At the heart of the big political picture of what is happening to women’s rights today is the emotional silencing that we all do to ourselves, and each other, every day, in small and large ways, often without realizing it, because we don’t yet know the full extent of our entitlement to be listened to and have our needs honored. All too often we put our needs aside because we have swallowed whole the belief system I call the Culture of Female Service, that has taught women and men for generations that women are listeners not speakers, care-givers not care-receivers, and followers not leaders. We hear our mothers, daughters, family members, work colleagues, and girlfriends deny our truth by telling us that it isn’t the way we think it is, or that we surely don’t mean what we are saying, which is a typical sexist response designed to make us feel bad for having spoken up. Or the silent treatment response where our voice is entirely ignored by the listener, as they turn the conversation around to what they need, and what they think, and how we can support them.

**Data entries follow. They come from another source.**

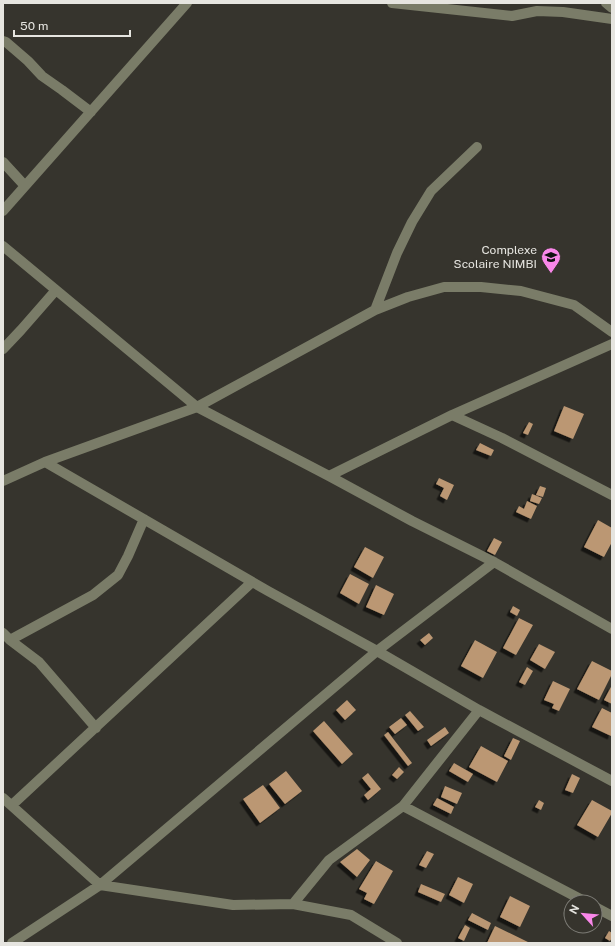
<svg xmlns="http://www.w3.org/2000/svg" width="615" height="946" font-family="'Public Sans',sans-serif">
  <defs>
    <filter id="shadow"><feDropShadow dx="-3.5" dy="3.5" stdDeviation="0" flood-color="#0009"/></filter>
  </defs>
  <rect width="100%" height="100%" fill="#36342d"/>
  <path fill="#bb9773" filter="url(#shadow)" d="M564,406l20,8 -11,25 -19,-8z
    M529,422l4,2 -5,11 -5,-2z
    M480,443l14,7 -3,6 -15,-6z
    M439,478l15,7 -7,15 -7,-4 4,-8 -8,-4z
    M540,486l6,2 -3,9 -7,-2z
    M532,494l10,4 -3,6 -9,-3z
    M527,501l10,5 -6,13 -15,-7 3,-6 5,3z
    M598,520l14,8v14l-8,15 -20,-10z
    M494,538l8,4 -7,13 -8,-4z
    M365,547l19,10 -11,21 -19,-11z
    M350,574l19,10 -10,20 -19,-11z
    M376,585l18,9 -10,21 -18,-8z
    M513,606l7,4 -3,6 -7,-4z
    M519,618l14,7 -17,30 -13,-7z
    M429,633l4,5 -8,7 -5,-5z
    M475,640l22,12 -14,26 -22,-12z
    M539,644l16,8 -10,17 -15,-9z
    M592,661l20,10v3l-13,26 -22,-11z
    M527,667l6,4 -8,14 -6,-3z
    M553,681l17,8 -11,22 -7,-3 2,-4 -10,-4z
    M612,685v19l-8,-4z
    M347,700l9,10 -11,10 -9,-10z
    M602,708l10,5v21l-1,2 -19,-9z
    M410,711l14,16 -6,4 -13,-16z
    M401,718l6,7 -12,9 -6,-7z
    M324,721l29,33 -11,10 -29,-33z
    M445,727l4,6 -18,13 -4,-6z
    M388,732l24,31 -4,3 -24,-31z
    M513,738l7,3 -9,19 -7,-4z
    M481,746l27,15 -11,21 -28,-15z
    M454,763l19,11 -5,8 -19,-11z
    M399,767l5,5 -7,7 -5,-4z
    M286,771l16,20 -17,13 -16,-20z
    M368,773l13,16 -13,11 -4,-5 7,-6 -9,-11z
    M572,774l8,4 -7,15 -8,-3z
    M263,785l17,23 -20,15 -17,-24z
    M445,786l17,7 -5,11 -16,-7z
    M437,798l17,9 -3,7 -18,-9z
    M539,800l5,3 -3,7 -6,-3z
    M592,800l20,11v2l-14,24 -21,-12z
    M357,849l13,11 -13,17 -17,-15z
    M427,851l7,3 -8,14 -7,-3z
    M376,861l17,10 -19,33 -10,-5 3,-6 -8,-4z
    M458,877l15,7 -9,19 -15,-8z
    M421,884l24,10 -4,8 -23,-10z
    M510,896l20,10 -10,21 -20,-10z
    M472,913l19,10 -3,7 -20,-10z
    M465,925l5,3 -6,13 -6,-3z
    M495,926l35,17h-43z
    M609,931l3,2v5l-2,3 -5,-3z"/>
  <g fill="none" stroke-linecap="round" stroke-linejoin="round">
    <path stroke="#7a7c68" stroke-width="10" d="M392,3l120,13 25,-5 26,1 49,7
      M606,3l6,5
      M3,41l3,1 22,19 14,15 20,14 29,22
      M3,162l22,24
      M3,211l184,-208
      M3,246l194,161 132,69 83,45 82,41 118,67
      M375,310l22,-57 15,-31 19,-31 46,-44
      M3,349l18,-19 35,-40
      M452,415l50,23 110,57
      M45,462l223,129 109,60 102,59 133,71
      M329,476l123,-61 160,-71
      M3,481l42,-19 152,-55 178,-97 33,-13 36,-10h37l40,4 53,14 38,27
      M3,633l7,7 29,22 57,66
      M10,640l83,-45 25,-20 10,-19 16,-37
      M3,798l97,87 133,20 60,-1 58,11 46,28
      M12,805l240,-223
      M403,806l183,96
      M293,904l36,-44 74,-54 76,-96
      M595,907l17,9
      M12,943l88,-58 277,-234 117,-89"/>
  </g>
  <defs>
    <symbol id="school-pin" viewBox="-11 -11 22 30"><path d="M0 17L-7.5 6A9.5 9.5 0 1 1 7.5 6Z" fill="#f987e9" stroke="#36342d"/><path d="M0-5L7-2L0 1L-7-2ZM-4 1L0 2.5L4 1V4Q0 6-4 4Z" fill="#111"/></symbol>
  </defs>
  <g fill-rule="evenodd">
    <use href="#school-pin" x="540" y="246" width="22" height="30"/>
  </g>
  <g text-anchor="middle" stroke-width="4" stroke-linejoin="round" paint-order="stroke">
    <g font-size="12" fill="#e6e5e0" stroke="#36342d" text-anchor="end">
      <text x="537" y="254">Complexe<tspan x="537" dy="14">Scolaire NIMBI</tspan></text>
    </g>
  </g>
  <rect width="615" height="946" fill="none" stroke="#e6e5e0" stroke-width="8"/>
  <g transform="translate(583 914) rotate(297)"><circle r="19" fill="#36342d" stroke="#7c7b75"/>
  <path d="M0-3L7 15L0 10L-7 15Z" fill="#f987e9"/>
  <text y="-6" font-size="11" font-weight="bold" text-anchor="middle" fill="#e6e5e0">N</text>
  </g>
  <path d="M14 30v6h116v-6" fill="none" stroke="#e6e5e0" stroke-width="2"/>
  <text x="20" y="30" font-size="12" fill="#e6e5e0" stroke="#36342d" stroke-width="3" paint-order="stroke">50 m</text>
</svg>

I believe that the way today’s women’s movement marginalizes this discussion of how women internalize, and are co-opted by the sexism in their generational family, culture, and religion has contributed to the waxing and waning of women’s rights since the 1980s. This much neglected area requires that women resurrect their mother’s and grandmother’s consciousness raising groups. But, as I have learned, gathering alone in women’s groups, women’s circles, Lean In circles, or Red Tent circles, is not enough for women to be emotionally empowered. If we do not understand how we internalize sexism and the level of emotional entitlement women deserve to speak and be heard, women’s groups and circles cannot empower women to shake off the emotional shackles of sexism. Without this understanding, women’s groups and circles are in danger of being patriarchy’s ambassadors, because their members will pass on to each other the sexism they have learned to normalize.

Truly life changing women’s groups, women’s circles, Lean In circles, and Red Tent circles require that the facilitator understands how sexism makes itself at home in women’s minds, and how sexism creates a competitive, jealous, emotionally manipulative environment for women. The facilitator needs to understand women’s multigenerational experience with sexism, and how emotional silencing is passed on from mother to daughter, and how in all female relationships, women are set up to fight over their unvoiced feelings and needs, and the role stereotypes that restrict women’s choices and lives.

One of the key truths that I have learned over the last thirty years listening to women talk about their lives and mother-daughter relationships is that if we do not talk about, and understand our collective multigenerational experience of having our voices silenced, our reality denied, and our needs ignored, we do not have a strong enough platform on which to fight for the political rights that are in danger today. If we do not gather together in groups and circles that protect women’s voices, the misogyny in today’s families, society, and political and corporate climates will not be exposed. And if we do not learn how to truly listen to ourselves and each other, without blame, guilt-tripping, and emotional manipulation, women will continue to be divided, and therefore, highly vulnerable to being controlled.

As I say in my upcoming book The Mother-Daughter Puzzle, A woman who knows what she needs cannot be controlled.” Women need to understand the depth of how true this statement is. When we know what we need and we don’t doubt that our needs matter just as much as everyone else’s, and that our emotional truth matters, and our voices matter, women become far less vulnerable to tolerating being silenced in their relationships, workplaces, and boardrooms. And women will be an even more powerful force that politicians and lawmakers cannot ignore.